Text passage ->
Friday, September 19, 2008

Andrew Cuomo and the subprime meltdown

I just read an article by the Village Voice in which I learned about a central character in the subprime meltdown that I didn't even realize was relevant: Andrew Cuomo. The author Wayne Barrett sure has a negative opinion of Cuomo, Clinton's Secretary of Housing and Urban Development from 1997 till 2001 (he's also been New York State Attorney General since 2007). He blames him for the mortgage meltdown, both for fundamental failures in policy and unethical ties to housing industry interests.

As for his fundamental failings, the author believes that Cuomo's "quantum leap" in mandates for affordable housing drove the subprime and de facto subprime markets upwards, and put pressure on lenders to find ever more subprime mortgages to bundle and sell to Fannie Mae and Freddie Mac.

Supplied entries ->
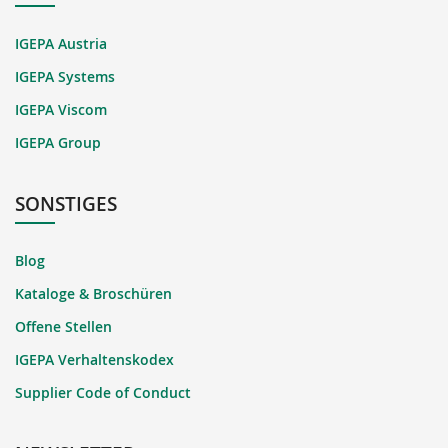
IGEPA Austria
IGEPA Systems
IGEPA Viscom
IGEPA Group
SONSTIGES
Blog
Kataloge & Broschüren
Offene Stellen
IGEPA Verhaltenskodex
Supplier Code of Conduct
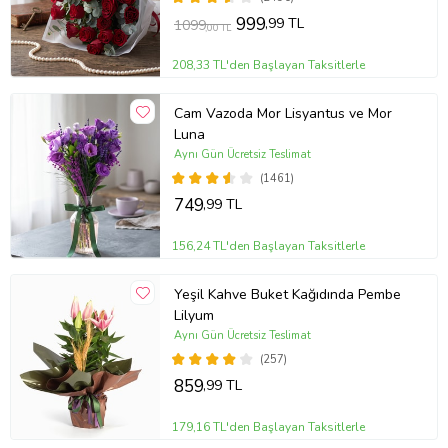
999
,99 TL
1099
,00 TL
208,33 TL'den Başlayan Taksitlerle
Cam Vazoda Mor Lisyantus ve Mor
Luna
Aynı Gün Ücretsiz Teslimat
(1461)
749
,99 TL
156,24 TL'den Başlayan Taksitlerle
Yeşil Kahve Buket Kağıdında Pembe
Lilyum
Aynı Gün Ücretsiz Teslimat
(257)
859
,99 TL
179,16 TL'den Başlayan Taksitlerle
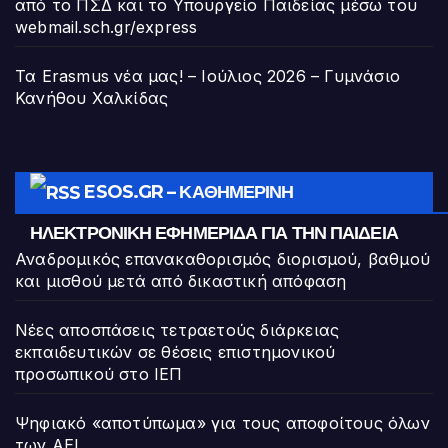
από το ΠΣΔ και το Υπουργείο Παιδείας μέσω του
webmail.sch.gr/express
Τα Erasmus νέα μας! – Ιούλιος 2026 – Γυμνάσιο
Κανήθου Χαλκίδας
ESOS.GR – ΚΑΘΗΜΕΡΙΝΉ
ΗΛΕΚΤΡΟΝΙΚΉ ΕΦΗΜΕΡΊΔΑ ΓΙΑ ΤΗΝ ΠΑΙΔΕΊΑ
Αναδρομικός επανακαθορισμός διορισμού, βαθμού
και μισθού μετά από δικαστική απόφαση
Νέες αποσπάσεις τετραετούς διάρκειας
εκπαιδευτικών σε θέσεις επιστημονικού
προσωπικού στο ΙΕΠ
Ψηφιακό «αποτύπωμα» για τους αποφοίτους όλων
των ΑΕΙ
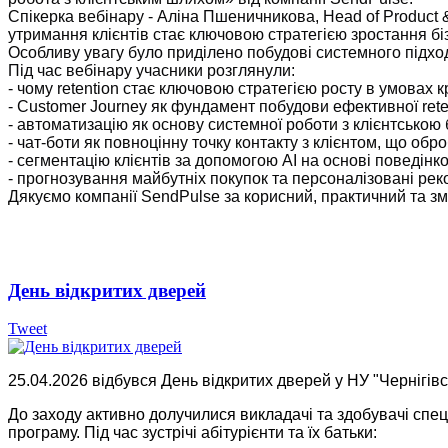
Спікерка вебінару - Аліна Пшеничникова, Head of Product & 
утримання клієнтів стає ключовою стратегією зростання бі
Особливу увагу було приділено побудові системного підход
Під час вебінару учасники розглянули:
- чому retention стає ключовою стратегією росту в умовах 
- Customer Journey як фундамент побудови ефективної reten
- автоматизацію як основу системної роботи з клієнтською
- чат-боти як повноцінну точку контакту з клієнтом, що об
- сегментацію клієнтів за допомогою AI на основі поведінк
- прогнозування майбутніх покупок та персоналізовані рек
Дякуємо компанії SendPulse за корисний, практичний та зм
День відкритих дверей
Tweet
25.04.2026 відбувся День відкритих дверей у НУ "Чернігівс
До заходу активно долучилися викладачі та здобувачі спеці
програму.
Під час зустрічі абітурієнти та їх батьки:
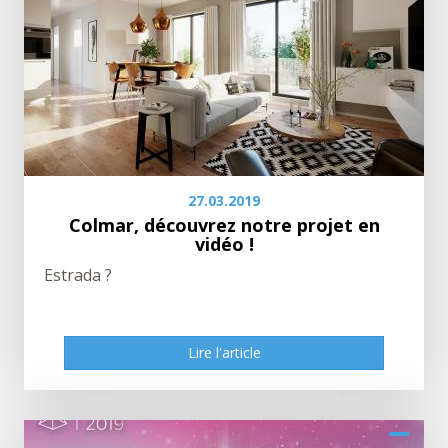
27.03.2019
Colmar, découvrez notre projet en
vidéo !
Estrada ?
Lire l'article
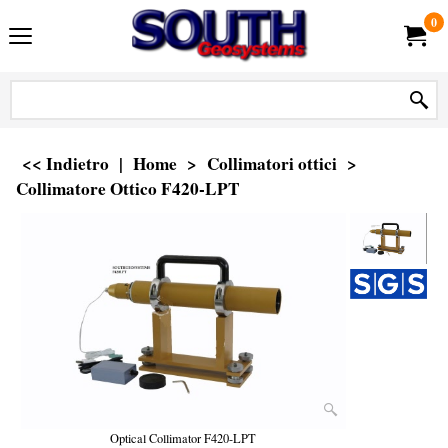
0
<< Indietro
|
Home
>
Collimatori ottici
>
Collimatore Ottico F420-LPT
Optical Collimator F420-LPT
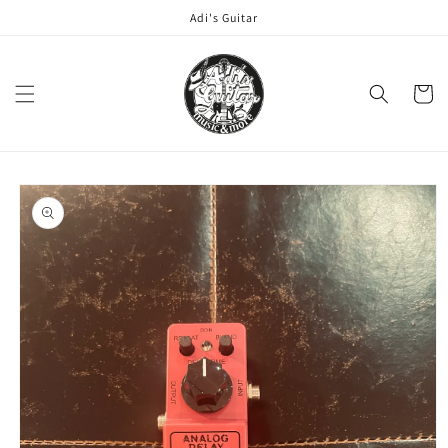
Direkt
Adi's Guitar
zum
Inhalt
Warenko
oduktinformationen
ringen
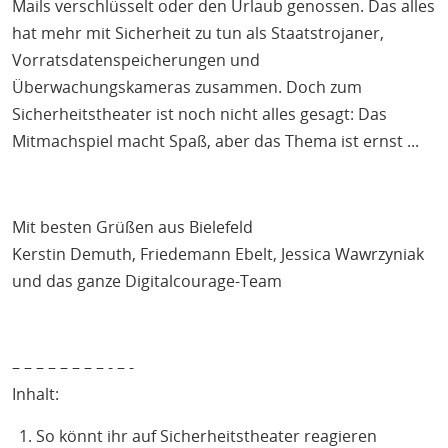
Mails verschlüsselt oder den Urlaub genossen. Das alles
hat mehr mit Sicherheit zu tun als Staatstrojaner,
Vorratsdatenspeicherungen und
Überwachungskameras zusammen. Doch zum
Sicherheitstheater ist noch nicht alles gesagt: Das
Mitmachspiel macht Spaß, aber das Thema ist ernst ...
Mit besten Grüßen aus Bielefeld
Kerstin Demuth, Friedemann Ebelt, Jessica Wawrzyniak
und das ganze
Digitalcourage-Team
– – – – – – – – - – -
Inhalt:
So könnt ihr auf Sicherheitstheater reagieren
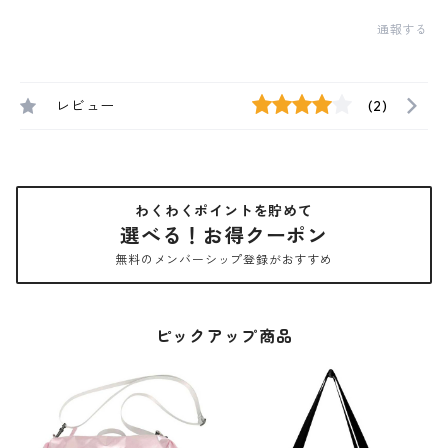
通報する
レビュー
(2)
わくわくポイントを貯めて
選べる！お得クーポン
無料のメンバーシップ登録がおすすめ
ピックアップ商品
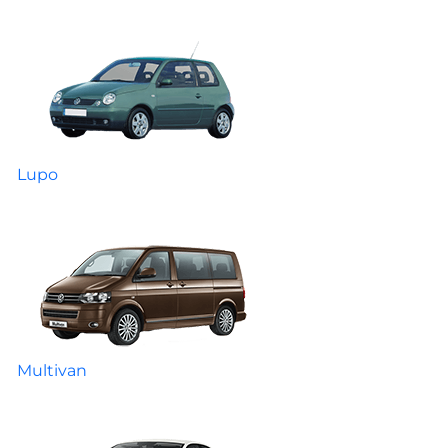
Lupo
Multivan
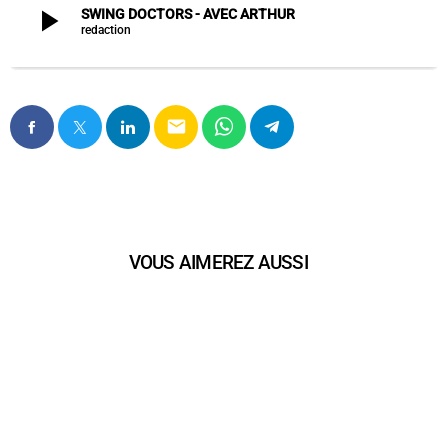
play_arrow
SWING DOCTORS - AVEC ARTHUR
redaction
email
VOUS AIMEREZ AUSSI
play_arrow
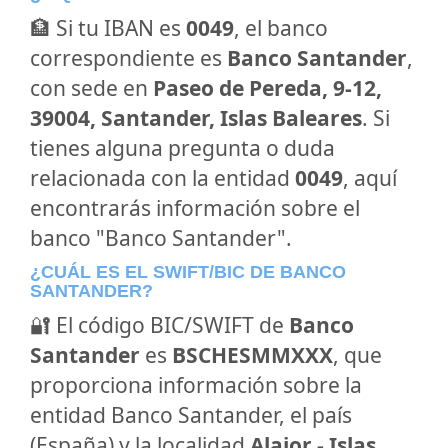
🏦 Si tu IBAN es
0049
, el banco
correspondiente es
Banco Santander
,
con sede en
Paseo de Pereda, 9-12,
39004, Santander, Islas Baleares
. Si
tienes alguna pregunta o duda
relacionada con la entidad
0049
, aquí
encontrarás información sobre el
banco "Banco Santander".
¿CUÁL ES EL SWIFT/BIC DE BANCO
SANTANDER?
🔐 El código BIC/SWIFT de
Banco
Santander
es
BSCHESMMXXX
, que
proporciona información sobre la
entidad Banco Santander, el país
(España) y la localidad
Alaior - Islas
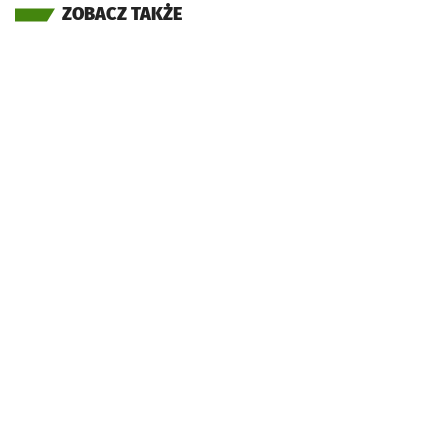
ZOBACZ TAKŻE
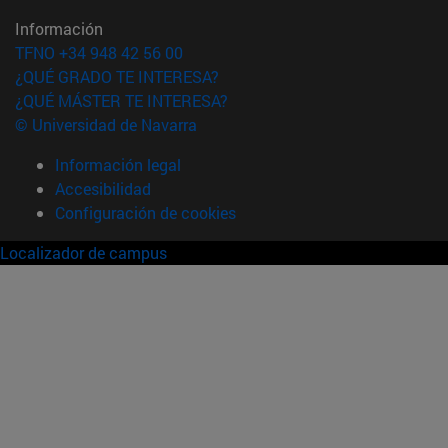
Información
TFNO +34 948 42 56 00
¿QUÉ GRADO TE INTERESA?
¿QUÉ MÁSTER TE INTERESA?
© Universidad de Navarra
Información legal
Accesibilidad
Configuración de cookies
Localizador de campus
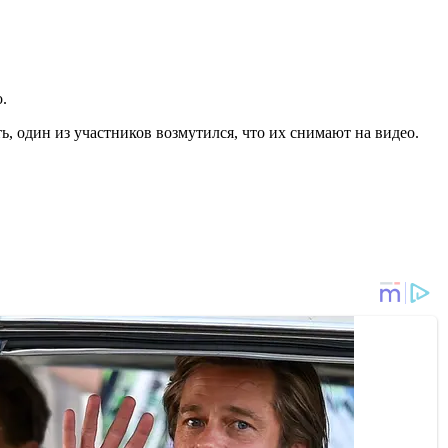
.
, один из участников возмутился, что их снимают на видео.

Your objective ->
Rewrite everything from "Andrew Cuomo and" down to "and Freddie Mac." in the post about Andrew Cuomo, replacing "meltdown" with "crisis" wherever it occurs.

Solution ->
Andrew Cuomo and the subprime crisis

I just read an article by the Village Voice in which I learned about a central character in the subprime crisis that I didn't even realize was relevant: Andrew Cuomo. The author Wayne Barrett sure has a negative opinion of Cuomo, Clinton's Secretary of Housing and Urban Development from 1997 till 2001 (he's also been New York State Attorney General since 2007). He blames him for the mortgage crisis, both for fundamental failures in policy and unethical ties to housing industry interests.

As for his fundamental failings, the author believes that Cuomo's "quantum leap" in mandates for affordable housing drove the subprime and de facto subprime markets upwards, and put pressure on lenders to find ever more subprime mortgages to bundle and sell to Fannie Mae and Freddie Mac.